Large portions of src/ are devoted to tooling around the core engine: text splitters, reranking, evaluation helpers, embeddings adapters, etc. They are organised so that production code can depend on just the pieces it needs:

  • text_splitter.rs and tokenizer.rs implement chunking strategies.
  • rag_utils.rs, reranking/, graph_rag.rs, and semantic_cache.rs provide retrieval helpers.
  • embeddings.rs (behind feature flags) integrates with ONNX Runtime or other providers.

These modules are broadly “opt-in”: they do not run automatically inside VecStore.

4. Persistence & Recovery

  • Snapshots (VecStore::create_snapshot) copy the on-disk layout to snapshots/<name>. Restore simply re-loads that layout.
  • There is a standalone write-ahead log implementation (wal.rs) with comprehensive tests, but the default VecStore does not invoke it yet. Integrating the WAL is a future improvement.

5. Observability

  • The metrics module maintains counters in memory and exposes a snapshot() for reporting. There is no direct Prometheus or OpenTelemetry exporter baked into the crate.
  • telemetry.rs wires up tracing_subscriber with JSON or human-readable output. To bridge into OpenTelemetry you bring your own tracing-opentelemetry configuration, as shown in the examples.

6. Experimental/Prototype Modules

Some directories exist to outline future directions; doc comments inside them already carry ⚠️ warnings.
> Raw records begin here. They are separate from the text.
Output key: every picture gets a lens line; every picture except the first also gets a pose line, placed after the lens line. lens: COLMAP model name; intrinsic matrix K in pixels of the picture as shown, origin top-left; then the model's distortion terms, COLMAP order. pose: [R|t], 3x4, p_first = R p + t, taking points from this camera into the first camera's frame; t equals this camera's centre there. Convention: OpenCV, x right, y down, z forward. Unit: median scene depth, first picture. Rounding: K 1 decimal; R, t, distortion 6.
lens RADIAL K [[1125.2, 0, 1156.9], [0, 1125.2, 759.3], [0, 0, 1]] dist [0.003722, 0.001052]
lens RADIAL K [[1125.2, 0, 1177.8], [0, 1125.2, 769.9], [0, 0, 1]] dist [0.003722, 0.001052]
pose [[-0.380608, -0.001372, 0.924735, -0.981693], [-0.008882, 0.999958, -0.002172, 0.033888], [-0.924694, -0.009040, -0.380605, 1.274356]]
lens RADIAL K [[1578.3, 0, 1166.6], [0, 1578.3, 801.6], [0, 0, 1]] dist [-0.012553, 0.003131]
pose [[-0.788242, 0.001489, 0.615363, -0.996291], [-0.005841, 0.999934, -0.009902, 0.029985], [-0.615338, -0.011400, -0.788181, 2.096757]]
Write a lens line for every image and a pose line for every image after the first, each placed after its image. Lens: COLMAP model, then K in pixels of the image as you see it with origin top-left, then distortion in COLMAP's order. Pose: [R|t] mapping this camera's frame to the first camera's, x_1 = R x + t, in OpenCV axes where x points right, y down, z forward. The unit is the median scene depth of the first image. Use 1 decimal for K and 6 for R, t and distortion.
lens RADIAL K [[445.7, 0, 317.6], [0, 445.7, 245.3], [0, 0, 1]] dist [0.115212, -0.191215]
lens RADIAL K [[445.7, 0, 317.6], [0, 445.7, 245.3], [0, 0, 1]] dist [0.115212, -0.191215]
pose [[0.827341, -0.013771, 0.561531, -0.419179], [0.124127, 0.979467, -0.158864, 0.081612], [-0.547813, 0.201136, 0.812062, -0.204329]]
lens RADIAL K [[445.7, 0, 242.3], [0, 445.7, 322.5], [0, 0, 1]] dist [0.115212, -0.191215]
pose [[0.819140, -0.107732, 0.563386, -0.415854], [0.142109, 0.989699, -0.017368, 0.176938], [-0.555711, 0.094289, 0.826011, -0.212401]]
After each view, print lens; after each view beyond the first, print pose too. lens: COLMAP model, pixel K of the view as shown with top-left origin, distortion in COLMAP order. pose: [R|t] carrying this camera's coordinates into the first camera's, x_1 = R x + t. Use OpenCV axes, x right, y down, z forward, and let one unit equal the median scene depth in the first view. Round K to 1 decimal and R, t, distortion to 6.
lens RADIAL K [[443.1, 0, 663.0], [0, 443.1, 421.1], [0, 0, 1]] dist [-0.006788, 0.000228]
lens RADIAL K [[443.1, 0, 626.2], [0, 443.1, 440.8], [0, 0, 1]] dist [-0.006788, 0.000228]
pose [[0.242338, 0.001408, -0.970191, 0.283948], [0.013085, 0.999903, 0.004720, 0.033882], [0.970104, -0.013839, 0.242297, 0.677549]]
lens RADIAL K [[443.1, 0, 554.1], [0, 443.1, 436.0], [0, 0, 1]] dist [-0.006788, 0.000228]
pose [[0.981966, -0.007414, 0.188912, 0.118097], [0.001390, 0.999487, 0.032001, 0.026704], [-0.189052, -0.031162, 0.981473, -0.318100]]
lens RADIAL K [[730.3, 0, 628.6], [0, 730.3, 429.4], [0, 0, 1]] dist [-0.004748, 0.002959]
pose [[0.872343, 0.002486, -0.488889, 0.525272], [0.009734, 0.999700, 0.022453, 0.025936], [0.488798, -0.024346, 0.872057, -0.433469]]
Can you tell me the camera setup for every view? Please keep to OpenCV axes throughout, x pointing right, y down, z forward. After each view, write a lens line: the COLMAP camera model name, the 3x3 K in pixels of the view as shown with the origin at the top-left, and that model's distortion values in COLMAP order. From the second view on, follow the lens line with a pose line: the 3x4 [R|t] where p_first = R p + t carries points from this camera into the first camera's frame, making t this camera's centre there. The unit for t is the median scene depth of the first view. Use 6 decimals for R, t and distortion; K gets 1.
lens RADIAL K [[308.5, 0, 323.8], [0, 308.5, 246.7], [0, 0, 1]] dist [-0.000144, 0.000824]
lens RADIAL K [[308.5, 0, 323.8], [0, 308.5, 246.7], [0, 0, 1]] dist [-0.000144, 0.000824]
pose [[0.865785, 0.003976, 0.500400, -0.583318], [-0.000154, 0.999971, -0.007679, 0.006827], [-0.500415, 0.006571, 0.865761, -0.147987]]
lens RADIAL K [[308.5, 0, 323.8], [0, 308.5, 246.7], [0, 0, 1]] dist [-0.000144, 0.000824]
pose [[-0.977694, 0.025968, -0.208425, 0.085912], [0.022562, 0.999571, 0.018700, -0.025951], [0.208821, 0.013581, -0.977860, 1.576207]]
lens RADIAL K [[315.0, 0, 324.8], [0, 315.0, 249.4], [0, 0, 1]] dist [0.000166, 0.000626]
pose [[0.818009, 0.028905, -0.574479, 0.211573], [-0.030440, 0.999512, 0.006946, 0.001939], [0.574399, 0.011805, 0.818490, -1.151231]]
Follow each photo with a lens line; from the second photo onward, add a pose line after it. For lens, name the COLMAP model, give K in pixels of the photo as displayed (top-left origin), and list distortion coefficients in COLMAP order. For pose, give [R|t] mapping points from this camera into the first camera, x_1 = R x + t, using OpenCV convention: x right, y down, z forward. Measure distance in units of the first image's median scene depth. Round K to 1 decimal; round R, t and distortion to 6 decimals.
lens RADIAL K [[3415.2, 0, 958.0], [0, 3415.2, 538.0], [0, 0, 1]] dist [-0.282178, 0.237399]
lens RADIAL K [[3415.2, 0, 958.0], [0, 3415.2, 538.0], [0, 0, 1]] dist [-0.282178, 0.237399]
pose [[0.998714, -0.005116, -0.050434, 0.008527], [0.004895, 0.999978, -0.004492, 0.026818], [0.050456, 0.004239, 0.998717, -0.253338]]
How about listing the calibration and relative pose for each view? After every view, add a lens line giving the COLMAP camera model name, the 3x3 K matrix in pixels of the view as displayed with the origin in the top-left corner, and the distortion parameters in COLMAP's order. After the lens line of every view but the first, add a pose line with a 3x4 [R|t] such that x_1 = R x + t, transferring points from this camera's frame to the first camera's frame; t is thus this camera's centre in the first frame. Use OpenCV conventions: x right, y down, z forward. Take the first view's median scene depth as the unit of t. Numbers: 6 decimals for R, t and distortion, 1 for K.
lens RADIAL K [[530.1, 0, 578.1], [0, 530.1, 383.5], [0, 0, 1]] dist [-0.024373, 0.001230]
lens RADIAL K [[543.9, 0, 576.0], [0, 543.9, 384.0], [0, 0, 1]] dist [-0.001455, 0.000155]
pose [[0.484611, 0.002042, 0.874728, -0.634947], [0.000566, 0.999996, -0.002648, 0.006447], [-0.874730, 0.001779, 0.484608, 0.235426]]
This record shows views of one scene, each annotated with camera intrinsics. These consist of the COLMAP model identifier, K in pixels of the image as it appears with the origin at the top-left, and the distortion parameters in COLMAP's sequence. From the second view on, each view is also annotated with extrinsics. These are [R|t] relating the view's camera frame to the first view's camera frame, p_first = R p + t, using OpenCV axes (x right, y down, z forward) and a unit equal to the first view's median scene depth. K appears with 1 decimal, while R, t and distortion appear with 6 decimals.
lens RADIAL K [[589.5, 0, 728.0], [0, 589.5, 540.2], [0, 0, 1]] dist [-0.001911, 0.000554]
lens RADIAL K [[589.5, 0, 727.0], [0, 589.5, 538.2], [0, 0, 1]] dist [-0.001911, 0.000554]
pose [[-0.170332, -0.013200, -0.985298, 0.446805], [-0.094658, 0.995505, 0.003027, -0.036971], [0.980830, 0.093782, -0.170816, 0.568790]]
They are not production-ready today:

  • distributed/ – sketches a coordinator + shard model and an in-progress Raft node. Networking, replication, and durability are stubbed.
  • realtime.rs – models incremental indexing with buffers and background workers but does not update the HNSW graph yet.
  • gpu/ – contains CUDA/Metal/WebGPU scaffolding; kernels currently return placeholder results.
  • observability/, monitoring.rs, analytics.rs, and parts of rate_limit.rs describe systems that still need integration.

When updating docs or marketing material, keep these modules in the “roadmap” bucket unless the implementation actually wires them into the default execution path.

7. Known Limitations (Documented in Code)

  • Only a single writer at a time; no concurrent mutation of VecStore.
  • HNSW configuration values (M, ef_construction, ef_search) are fixed inside the backend wrapper—callers cannot tune them per-query yet.
  • Distance metrics beyond cosine / Euclidean / dot product trigger a warning and fall back to cosine.
  • The on-disk layout uses JSON for records; large datasets will benefit from a more compact format.
  • No automatic background compaction. Call optimize() manually after heavy delete workloads.
  • Live server deployments rely on the embedding process for durability (no WAL integration, no replication).

Refer to this file whenever you need the “source of truth” about what currently ships. Update it alongside any major code changes so docs stay honest.